• Task goal: In the lens discussion, which Canon lens is said to be the one Canon lens that could not produce bad bokeh?

• Page excerpt:
BEGIN

I recently changed from Canon to Nikon and at first blew off the 58mm as too pricy for what it is. Went through this whole thread and saw something special in the rendering which is lacking in most Nikon lenses (85 1.4G for example). Bit the bullet and now it lives on my other D750. I miss the Canon 85L, it was the one Canon lens that you could not get bad bokeh. Had the Sigma 50mm Art on Canon, I was gobsmacked by the sharpness wide open and it has great microcontrast to separate the subject from the background. However I primarily photograph people and good overall rendition is more important, 58mm is enough sharp.
From those car photos and the self portrait in the flickr set, my eyes tell me the 58g leaves the detail in the rear-of-focus transition area and proceeds to give a hazy effect around them, rather like the Nikon 85 f/1.4g did in an 85l vs 85g test I saw online. The Sigma doesn't leave the detail the same way, it seems to blur everything behind the focus plane pretty quickly. I'm not sure how subject distance affects the portrait, but the transition area does look different to me. The Sigma's portrait is easier for me to look at, the sharp areas are clearly sharp and the transition area is obviously softer instead of just glowing.
This is something I preferred about the Canon 85L over the Nikon 85g as well, same effect and same subjective reason. There's usually more behind than in front of the focus point, and the transition area makes a big difference. Supposedly at least some of Nikon's lenses are softer in front of the focal point while Canon's are typically softer behind. From what I've read, you can't have both.
Some of the 58g photos look more blue/magenta, especially the car wheel.

END

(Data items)
BEGIN

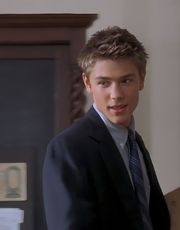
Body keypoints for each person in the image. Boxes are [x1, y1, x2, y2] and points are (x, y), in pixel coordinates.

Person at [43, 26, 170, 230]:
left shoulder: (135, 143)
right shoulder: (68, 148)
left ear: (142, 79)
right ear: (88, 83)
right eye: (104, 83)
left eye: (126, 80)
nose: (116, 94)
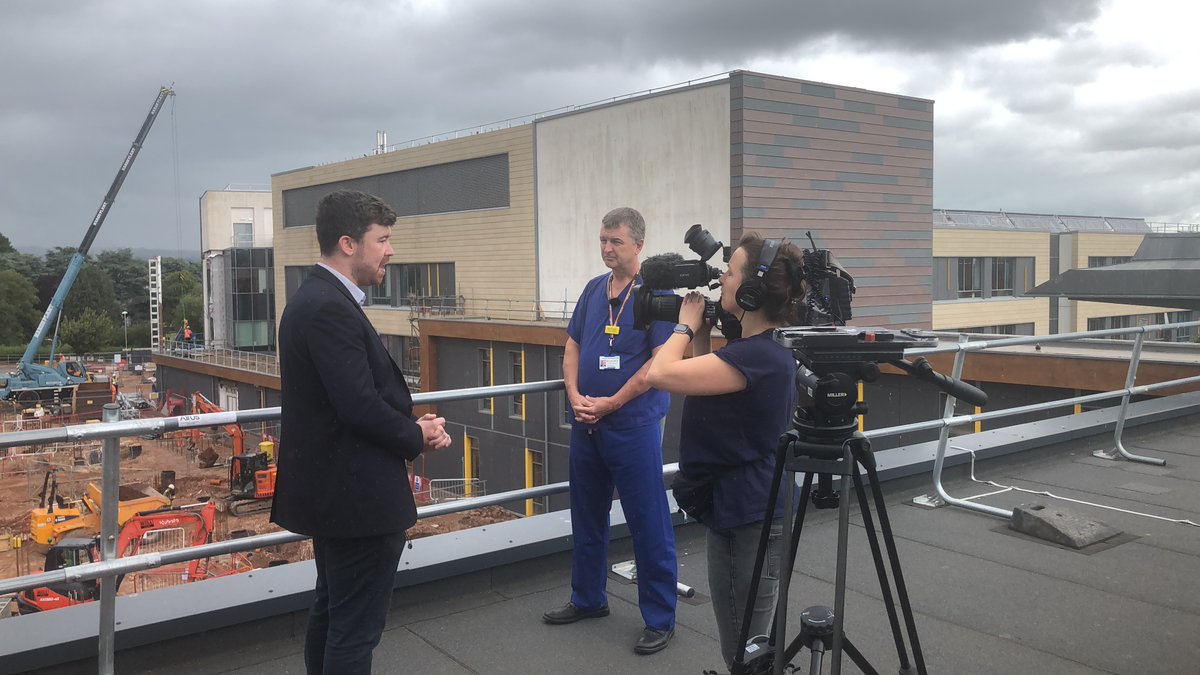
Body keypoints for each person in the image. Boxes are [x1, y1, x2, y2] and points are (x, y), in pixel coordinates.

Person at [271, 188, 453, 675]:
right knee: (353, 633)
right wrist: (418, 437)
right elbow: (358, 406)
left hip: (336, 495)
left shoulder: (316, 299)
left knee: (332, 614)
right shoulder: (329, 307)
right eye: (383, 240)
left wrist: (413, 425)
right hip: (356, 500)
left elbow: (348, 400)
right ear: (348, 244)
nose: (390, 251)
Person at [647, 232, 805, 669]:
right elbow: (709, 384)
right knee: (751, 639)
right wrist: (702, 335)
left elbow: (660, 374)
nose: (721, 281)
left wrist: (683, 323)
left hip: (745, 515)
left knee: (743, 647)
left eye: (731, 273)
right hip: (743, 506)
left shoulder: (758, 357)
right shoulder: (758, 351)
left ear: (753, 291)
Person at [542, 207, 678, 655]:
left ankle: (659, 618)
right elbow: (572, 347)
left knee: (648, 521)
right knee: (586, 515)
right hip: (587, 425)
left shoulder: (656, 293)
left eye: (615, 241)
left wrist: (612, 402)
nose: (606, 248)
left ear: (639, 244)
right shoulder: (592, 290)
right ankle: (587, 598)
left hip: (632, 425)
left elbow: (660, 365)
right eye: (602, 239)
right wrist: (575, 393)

END
BEGIN

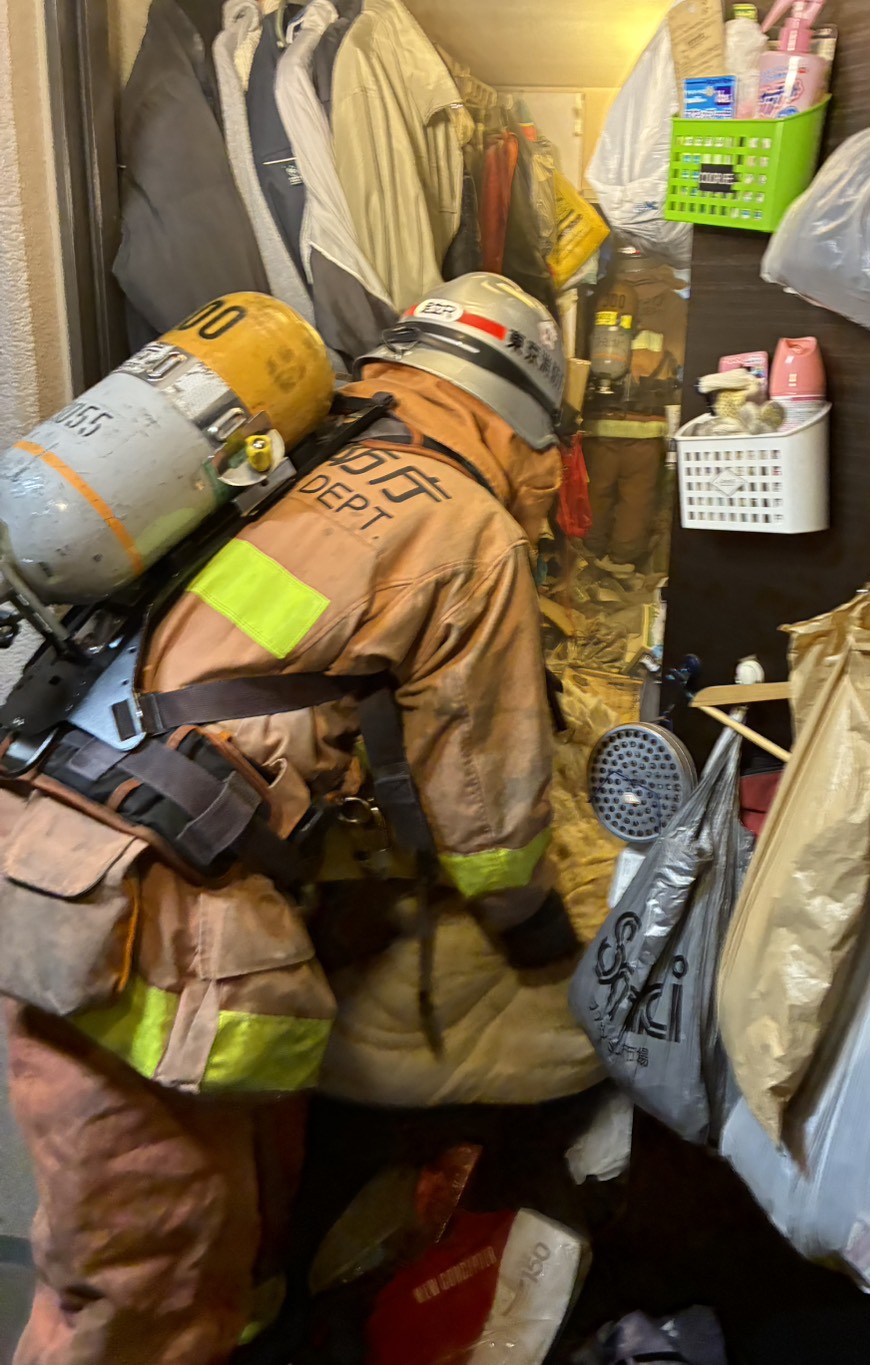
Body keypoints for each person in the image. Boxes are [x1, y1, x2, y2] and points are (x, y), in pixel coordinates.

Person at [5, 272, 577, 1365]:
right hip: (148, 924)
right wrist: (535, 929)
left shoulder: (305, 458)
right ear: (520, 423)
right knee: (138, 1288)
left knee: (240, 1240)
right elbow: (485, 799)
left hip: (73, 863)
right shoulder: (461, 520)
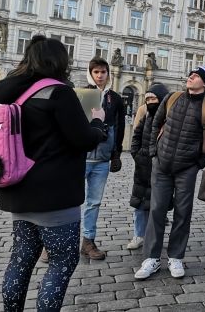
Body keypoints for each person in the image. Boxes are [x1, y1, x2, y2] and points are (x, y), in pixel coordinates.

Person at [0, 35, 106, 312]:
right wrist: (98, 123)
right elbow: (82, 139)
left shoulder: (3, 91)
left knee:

END
BEGIN

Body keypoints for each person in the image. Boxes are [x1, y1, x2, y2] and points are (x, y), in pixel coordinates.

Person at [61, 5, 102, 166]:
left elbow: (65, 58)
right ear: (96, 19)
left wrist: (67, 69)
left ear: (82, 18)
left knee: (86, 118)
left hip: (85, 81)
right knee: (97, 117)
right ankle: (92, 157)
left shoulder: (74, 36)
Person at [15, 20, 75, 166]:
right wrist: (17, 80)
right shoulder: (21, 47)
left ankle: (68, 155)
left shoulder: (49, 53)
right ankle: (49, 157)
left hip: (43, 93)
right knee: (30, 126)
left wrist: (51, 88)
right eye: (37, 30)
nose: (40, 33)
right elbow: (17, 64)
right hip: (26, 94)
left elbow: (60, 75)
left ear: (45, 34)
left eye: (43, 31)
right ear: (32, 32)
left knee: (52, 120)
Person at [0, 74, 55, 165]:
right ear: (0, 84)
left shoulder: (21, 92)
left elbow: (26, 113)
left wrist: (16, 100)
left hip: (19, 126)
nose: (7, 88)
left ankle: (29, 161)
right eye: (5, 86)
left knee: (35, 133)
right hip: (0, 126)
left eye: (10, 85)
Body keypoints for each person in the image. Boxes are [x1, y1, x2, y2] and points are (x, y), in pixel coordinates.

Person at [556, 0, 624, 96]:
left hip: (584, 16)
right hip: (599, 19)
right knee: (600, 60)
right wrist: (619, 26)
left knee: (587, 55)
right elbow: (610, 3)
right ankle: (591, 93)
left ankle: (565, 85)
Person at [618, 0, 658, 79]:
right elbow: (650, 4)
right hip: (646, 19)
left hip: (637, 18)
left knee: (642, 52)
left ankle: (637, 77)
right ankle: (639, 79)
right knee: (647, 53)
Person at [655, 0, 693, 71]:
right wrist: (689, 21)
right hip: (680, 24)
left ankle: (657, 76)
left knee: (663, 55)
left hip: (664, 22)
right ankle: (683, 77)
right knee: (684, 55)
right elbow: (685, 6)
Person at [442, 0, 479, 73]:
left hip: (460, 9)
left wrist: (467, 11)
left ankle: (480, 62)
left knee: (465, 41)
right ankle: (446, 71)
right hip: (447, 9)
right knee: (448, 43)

END

• Task response: The Canon 85L.